Brief.
Keep the pictures out, please, and set down every record exactly.

[Saved entries]
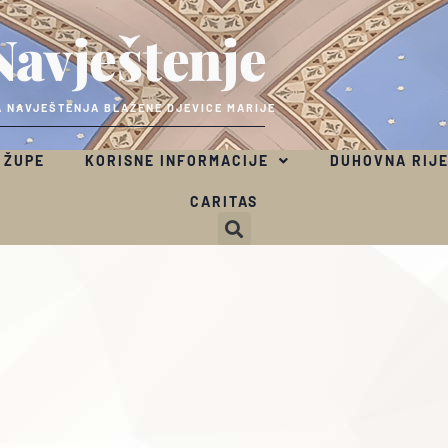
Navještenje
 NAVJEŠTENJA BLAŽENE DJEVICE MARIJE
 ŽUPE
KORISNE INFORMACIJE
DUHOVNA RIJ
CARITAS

Solution for this problem.
Navještenje
 NAVJEŠTENJA BLAŽENE DJEVICE MARIJE
 ŽUPE
KORISNE INFORMACIJE
DUHOVNA RIJ
CARITAS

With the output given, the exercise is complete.